Alexandra POV.
Leżałam na plaży, wpatrując się w oddalające i przybliżające się fale. Zamknęłam oczy wsłuchując się w ciszę panującą dookoła, którą przerywał cichy szum wody. W tej części plaży zazwyczaj znajdowało się niewiele osób, dlatego tak bardzo lubiłam tutaj przychodzić. Zmęczona tym tygodniem czułam, że mogłabym zasnąć na piasku. Ten tydzień dał mi w kość, a fakt, że nadal nie pogodziłam się z Hemmingsem dołował mnie jeszcze bardziej. Widok Aleishy powodował, że miałam ochotę rzucić w nią, tym co akurat miałam pod ręką. Zepchnięcie jej ze schodów było moim największym marzeniem. Luke unikał mnie, nie odzywał się także do Ashtona. To właśnie Irwin przez cały ten tydzień był przy mnie, w każdych chwilach słabości i wspierał, jak prawdziwy przyjaciel. Reszta nie chciała stawać po niczyjej stronie i zachowywali się neutralnie, co oczywiście rozumiałam. Nie chciałam nikogo ze sobą kłócić. Odwróciłam głowę w bok patrząc na chłopaka, który siedział kawałek dalej na swojej bluzie. Był naprawdę przystojny i doskonale zdawałam sobie z tego sprawę. Wiele dziewczyn w szkole wzdychało do niego, ale on nie zwracał na to większej uwagi. Przez plotki jakie krążą widziałam jak niektóre patrzą na mnie z nienawiścią, co naprawdę mnie śmieszyło.

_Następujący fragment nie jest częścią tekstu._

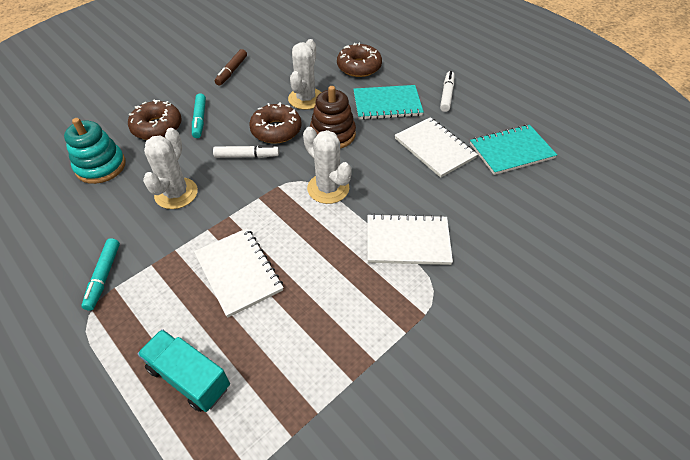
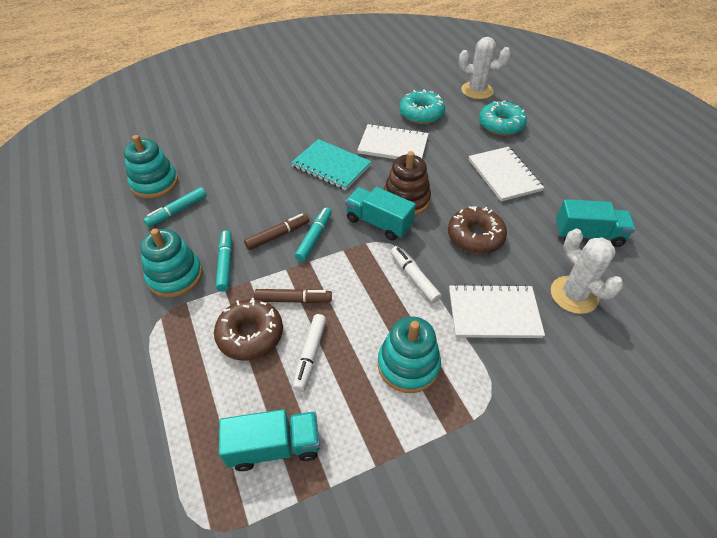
brown donut: [128,100,182,140] [249,102,302,144] [337,43,382,77] = 3 -> [214,298,283,361] [448,206,507,254] = 2
brown marker: [215,49,247,86] = 1 -> [244,214,310,250] [254,289,332,303] = 2
turquoise donut: none = 0 -> [399,89,445,124] [479,100,527,136] = 2
turquoise marker: [81,238,120,311] [192,93,206,138] = 2 -> [143,187,207,227] [216,230,232,291] [295,207,332,262] = 3
turquoise notebook: [353,85,424,120] [470,125,557,175] = 2 -> [291,139,372,190] = 1
turquoise stacking toy: [64,118,126,184] = 1 -> [124,135,178,199] [140,228,203,298] [378,316,441,393] = 3
turquoise truck: [137,329,230,412] = 1 -> [219,409,320,471] [345,187,416,241] [556,199,635,247] = 3
white cactus: [143,128,198,209] [288,39,321,110] [303,127,352,204] = 3 -> [458,37,511,99] [551,229,623,314] = 2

- Chyba powinniśmy już wracać do domu. - Ashton uśmiechnął się do mnie widząc, jak mu się przyglądam.
- Zjadłabym coś. - mruknęłam czując, jak burczy mi w brzuchu. - Chodźmy najpierw do KFC, ja stawiam. - zaproponowałam wiedząc, że to przekona chłopaka.

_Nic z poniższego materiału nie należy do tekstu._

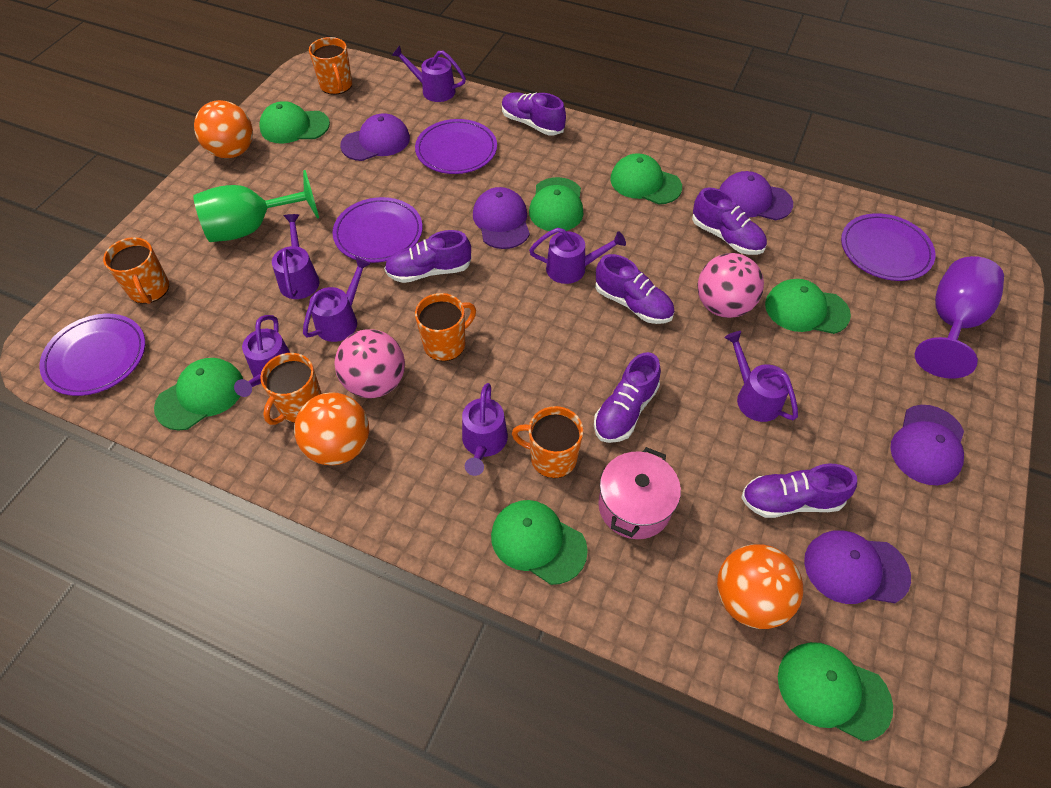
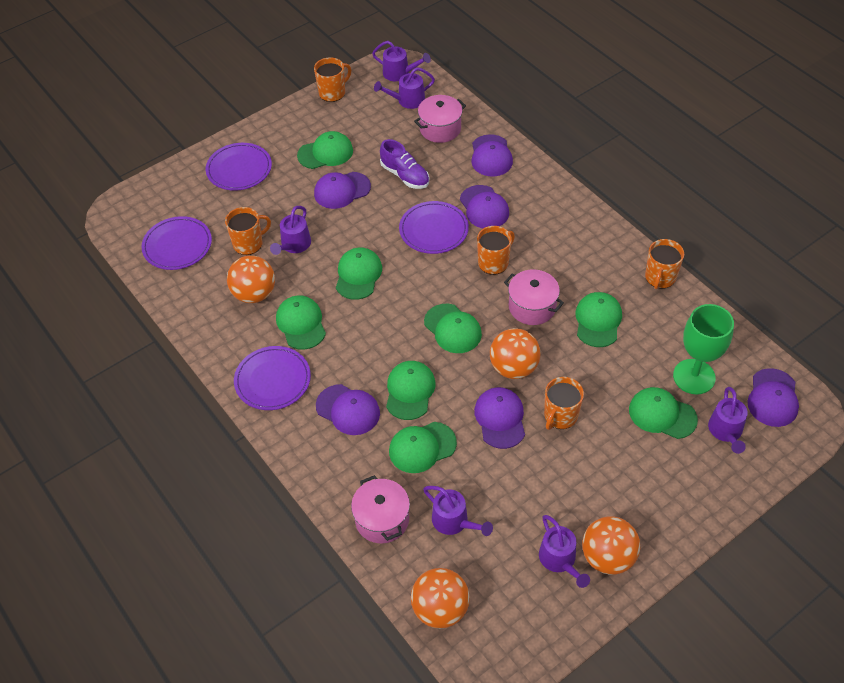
green cap: [154,358,243,431] [260,101,330,144] [491,500,588,585] [529,177,583,231] [610,153,682,204] [765,279,851,334] [778,642,893,742] = 7 -> [276,296,326,350] [297,131,353,169] [336,247,382,300] [386,361,435,420] [389,422,457,473] [424,304,482,353] [575,292,622,347] [629,387,698,439] = 8
orange ball: [194,100,253,158] [294,392,369,465] [717,544,803,629] = 3 -> [227,255,275,303] [411,568,470,628] [490,328,541,379] [582,516,640,575] = 4
pink ball: [334,329,405,398] [697,253,764,318] = 2 -> none = 0
pink pot: [598,447,681,539] = 1 -> [351,475,410,543] [414,95,466,143] [504,269,564,325] = 3
purple cap: [340,113,410,161] [473,187,530,249] [720,171,793,220] [804,531,911,604] [890,405,964,485] = 5 -> [314,172,371,209] [316,384,380,435] [460,185,509,228] [471,134,513,176] [474,387,525,449] [748,368,799,427] = 6
purple goblet: [915,256,1004,379] = 1 -> none = 0
purple shoe: [384,230,472,283] [502,92,566,136] [594,352,661,443] [595,254,674,324] [692,187,767,255] [741,464,857,518] = 6 -> [380,139,429,189] = 1
purple watering can: [234,315,291,397] [272,214,320,299] [303,257,371,342] [391,46,466,102] [462,383,508,476] [529,228,626,284] [724,331,798,422] = 7 -> [270,206,311,255] [372,41,431,81] [374,67,435,109] [423,486,493,536] [539,515,590,588] [708,387,748,454] = 6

Irwin pomógł mi się podnieść, po czym równym krokiem ruszyliśmy do najbliższego KFC. Z racji, że był ostatni dzień weekendu znajdowało się tam wiele osób z naszej szkoły. Nie przejmując się tym zajęłam jeden ze stolików, a Ash poszedł zamówić jedzenie. Widząc w dzwiach Charlie, Caluma i Michaela pomachałam im, a po chwili cała trójka się dosiadła.

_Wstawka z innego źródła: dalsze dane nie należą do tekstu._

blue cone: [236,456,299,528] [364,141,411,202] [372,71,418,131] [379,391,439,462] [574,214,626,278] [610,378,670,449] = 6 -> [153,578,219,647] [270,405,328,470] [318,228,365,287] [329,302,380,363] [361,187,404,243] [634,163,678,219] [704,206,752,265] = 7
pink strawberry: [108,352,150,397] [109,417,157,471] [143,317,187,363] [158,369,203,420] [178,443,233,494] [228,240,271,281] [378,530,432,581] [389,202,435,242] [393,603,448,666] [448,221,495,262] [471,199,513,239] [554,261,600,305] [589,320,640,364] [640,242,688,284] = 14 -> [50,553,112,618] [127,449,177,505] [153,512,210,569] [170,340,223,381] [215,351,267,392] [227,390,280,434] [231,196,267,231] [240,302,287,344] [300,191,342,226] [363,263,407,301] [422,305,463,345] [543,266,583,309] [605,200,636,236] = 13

- Jesteś sama? - zapytał Hood, siadając na przeciwko mnie.
- Z Ashtonem. - wskazałam, na chłopaka, który szedł w naszą stronę, z zamówieniami. - A wy? Gdzie macie resztę?
- Sam musiała pomóc w czymś mamie, a Luke jest u... - Lottie przerwała patrząc na mnie niepewnie. - Nie mógł z nami przyjść.
- Możesz przy mnie powiedzieć, że jest z Aleishą. - westchnęłam, wpychjąc do buzi kilka frytków. - To jego życie, niech robi co chce.
- Boże Alex pogódźcie się wreszcie! - krzyknął Mikey. - Przez cały tydzień się unikacie, a ty przestałaś jeść lunche tylko po to, by nie pojawiać się w stołówce. Odstawiacie jakąś szopkę, zamiast porozmawiać i w końcu się pogodzić.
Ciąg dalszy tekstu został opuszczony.